# How is sandpaper grit size (the FEPA number system) defined?

Sandpapers are labeled to show their coarseness according to different standards. The CAMI system is used in e.g. the USA, and the FEPA system in Europe. I am interested in the FEPA system. It labels sandpaper with a number such as 220, 360, 500, 1000 etc. where higher numbers indicate finer coarsenesses. Exactly how does this number tell coarseness? I am interested in the FEPA number definition only.

I found this website. It states that:

[...] by the FEPA standard for macrogrits grade F180, no more than 3% by mass of the grit can have a particle size larger than 90 microns, and at least 94% must be larger than 53 microns. In F220 (a “microgrit”), no more than 3% can be larger than 75 microns, at least 50% must be in the range 50.0 to 56.0, and at least 94% must be larger than 45 microns. See the Standards section below for detailed information.

So:

• 180: Grain sizes mainly within $[53;90]\;\mathrm{\mu m}$
• 220: Grain sizes mainly within $[45;75]\;\mathrm{\mu m}$

This indicates that the FEPA number (I don't know why they call the numbers F; they are usually denoted with a P) indicates a range of grain sizes.

Do anyone know more and can confirm or better explain the definition and for example know where to find an overview of more FEPA numbers?

Many websites, such as this, explain how to understand the standard but not how the number relates to a physical value. The Wikipedia article is not of much help as it doesn't dive any deeper into the definition details than other websites I can find. And the FEPA website is of no help either since it seems to require payment for the information.

Thank you for you help.

## Update

I have been looking into sandpaper types.

• FEPA P220 equals CAMI 220. Labeled grain size: $68\;\mathrm{\mu m}$
• FEPA P500 equals CAMI 360. Labeled grain size: $30\;\mathrm{\mu m}$
• FEPA P1000 equals CAMI 500. Labeled grain size: $18\;\mathrm{\mu m}$
• FEPA P4000 equals CAMI 1200. Labeled grain size: $5\;\mathrm{\mu m}$

If the number is the number of grains (e.g. 220 grains when the number is P220) that stacked reach some height (for example 1 inch which is 2.54 cm) lengths would be:

• The P220 gives ~1.5 cm and the CAMI 220 gives 1.5 cm.
• The P500 gives 1.5 cm and the CAMI 360 gives 1.08 cm.
• The P1000 gives 1.8 cm and the CAMI 500 gives 0.9 cm.
• The P4000 gives 2 cm and the CAMI 1200 gives 0.6 cm.

There is no system and none come close to for example one inch (not even the American system).
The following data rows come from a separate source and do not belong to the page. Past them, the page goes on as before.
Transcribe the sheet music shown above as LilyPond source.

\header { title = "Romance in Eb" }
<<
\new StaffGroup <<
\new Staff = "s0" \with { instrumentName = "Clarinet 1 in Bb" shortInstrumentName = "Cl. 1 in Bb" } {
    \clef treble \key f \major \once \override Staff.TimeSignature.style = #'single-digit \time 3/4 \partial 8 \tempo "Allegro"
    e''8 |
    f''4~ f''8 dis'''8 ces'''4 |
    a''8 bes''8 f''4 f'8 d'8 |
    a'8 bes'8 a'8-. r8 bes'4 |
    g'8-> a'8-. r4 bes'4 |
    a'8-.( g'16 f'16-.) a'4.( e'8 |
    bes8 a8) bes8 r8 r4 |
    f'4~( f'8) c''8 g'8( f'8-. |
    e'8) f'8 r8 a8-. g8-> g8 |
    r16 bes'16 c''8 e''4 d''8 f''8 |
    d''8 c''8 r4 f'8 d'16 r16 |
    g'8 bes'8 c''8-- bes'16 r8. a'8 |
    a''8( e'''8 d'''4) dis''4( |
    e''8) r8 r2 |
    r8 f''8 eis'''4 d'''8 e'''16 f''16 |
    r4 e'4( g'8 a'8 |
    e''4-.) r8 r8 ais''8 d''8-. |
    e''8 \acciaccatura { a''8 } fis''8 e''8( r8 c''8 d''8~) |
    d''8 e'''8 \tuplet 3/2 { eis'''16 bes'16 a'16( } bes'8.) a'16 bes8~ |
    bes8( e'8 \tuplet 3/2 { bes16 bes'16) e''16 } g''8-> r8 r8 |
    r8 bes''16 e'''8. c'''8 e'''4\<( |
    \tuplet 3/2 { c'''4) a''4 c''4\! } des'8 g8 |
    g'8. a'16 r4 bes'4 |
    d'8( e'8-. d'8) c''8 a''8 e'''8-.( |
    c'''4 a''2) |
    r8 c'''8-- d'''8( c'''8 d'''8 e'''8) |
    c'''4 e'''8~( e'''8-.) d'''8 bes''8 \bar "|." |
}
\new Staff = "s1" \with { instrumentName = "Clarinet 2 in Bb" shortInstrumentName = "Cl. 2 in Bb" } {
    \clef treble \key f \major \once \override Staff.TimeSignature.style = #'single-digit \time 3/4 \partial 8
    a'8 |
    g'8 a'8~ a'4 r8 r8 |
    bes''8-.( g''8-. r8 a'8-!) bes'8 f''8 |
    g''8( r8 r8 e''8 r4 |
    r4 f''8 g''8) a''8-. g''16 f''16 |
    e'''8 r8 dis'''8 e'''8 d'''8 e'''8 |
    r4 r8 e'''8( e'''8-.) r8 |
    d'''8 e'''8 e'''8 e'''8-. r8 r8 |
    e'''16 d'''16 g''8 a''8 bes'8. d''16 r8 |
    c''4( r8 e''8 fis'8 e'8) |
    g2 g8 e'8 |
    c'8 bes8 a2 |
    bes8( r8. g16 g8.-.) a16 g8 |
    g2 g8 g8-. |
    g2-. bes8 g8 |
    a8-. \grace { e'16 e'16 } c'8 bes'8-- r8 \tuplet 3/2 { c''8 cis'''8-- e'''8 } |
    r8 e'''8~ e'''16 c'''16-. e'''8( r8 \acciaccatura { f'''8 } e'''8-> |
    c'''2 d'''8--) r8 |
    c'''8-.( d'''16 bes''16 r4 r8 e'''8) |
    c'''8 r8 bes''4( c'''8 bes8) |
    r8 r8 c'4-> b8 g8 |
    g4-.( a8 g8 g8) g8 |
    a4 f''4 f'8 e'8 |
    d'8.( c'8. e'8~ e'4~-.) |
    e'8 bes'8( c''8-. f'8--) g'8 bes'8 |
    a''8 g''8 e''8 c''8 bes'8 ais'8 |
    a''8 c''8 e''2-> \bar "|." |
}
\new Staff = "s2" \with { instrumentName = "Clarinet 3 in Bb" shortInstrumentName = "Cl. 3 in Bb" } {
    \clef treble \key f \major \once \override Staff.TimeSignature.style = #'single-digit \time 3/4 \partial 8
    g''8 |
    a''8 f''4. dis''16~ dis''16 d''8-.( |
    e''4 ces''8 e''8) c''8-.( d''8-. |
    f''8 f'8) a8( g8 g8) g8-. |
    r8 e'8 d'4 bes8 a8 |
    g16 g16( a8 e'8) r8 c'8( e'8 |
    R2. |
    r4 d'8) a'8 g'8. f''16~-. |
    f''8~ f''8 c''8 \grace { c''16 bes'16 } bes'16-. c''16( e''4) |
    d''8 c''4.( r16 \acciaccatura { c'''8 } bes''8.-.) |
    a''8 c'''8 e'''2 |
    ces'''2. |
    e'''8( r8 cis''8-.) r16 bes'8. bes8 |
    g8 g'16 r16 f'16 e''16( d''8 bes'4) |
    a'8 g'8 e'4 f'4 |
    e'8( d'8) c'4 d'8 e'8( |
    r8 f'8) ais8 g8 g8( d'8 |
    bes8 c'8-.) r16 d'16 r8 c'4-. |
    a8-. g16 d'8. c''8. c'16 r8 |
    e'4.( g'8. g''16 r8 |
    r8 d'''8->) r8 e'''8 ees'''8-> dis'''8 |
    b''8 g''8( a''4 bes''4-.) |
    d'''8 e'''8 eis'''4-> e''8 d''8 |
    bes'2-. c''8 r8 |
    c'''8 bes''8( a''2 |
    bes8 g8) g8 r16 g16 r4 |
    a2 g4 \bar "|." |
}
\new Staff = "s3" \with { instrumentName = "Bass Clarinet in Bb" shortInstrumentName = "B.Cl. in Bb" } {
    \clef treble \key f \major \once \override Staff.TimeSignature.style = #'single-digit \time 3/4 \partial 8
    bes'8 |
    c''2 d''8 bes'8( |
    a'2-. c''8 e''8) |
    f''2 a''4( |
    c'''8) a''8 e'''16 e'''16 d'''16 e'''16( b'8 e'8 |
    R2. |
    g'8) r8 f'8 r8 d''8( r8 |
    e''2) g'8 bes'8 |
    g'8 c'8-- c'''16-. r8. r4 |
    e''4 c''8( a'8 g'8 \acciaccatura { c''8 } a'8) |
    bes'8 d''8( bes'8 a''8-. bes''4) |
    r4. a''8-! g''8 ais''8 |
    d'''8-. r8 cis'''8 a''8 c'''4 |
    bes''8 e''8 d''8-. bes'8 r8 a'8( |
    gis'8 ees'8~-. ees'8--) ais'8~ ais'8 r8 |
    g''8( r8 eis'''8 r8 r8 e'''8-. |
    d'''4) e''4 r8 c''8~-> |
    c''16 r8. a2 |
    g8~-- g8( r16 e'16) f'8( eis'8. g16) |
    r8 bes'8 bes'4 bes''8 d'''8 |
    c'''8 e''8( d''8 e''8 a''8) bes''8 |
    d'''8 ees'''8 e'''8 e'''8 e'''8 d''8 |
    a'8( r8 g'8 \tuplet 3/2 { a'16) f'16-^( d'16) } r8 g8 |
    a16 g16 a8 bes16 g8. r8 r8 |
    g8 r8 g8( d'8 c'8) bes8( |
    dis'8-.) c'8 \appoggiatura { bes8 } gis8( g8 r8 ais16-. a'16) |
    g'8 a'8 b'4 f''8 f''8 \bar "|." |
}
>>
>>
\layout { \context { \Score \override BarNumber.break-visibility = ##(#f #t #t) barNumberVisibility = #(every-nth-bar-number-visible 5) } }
Otherwise there must be gaps and spaces counted in as well that I am not aware of. From these quick calculations, the number does not seem to be a "number of grains per length" value or alike.

In general grit numbers refer to the size of mesh that the particles will pass through. There are various ways of indicating this but it is typically some variation of the number of strands per unit length of a woven mesh.

This is generally defined as strands per inch, even if it is part of an otherwise metric system, in which case it will be technical strands per 25.4mm.

So P36 grit would pass through a square grid with 36 lines per inch ie a hole 0.706 mm square.

This is based on the assumption that the resulting grit would also not pass through the next mesh in the sequence.

This isn't necessarily how abrasives are actually made or sorted but is the basis of the standard.

• Thank you for the answer. There must be a difference between the American CAMI system and the European FEPA system, though, since their number don't follow each other. So are you sure that both are defined according to an inch, as you describe? Commented Jul 8, 2017 at 8:59

If you check out the wiki entry on mesh size, the deviations become more aparent.

Both follow the mesh size scheme. However, there are two norms for macro and micro grids, denoted by Z and P in the European norm for example. Furthermore, since mesh size first and foremost designates the particle size that falls through a grid with a certain number of wires per length. This value disregards the wire diameter and hence the actual space is defined differently in different standard mesh norms. On top of that, due to usually grains will have some kind of size distribution. So the actual mesh number is then defined as a certain percentage of grains passing through a certain mesh size, but not the next.

As a result, actual grain size ranges vary across size ranges, as well as norms, instead of progressing linearly.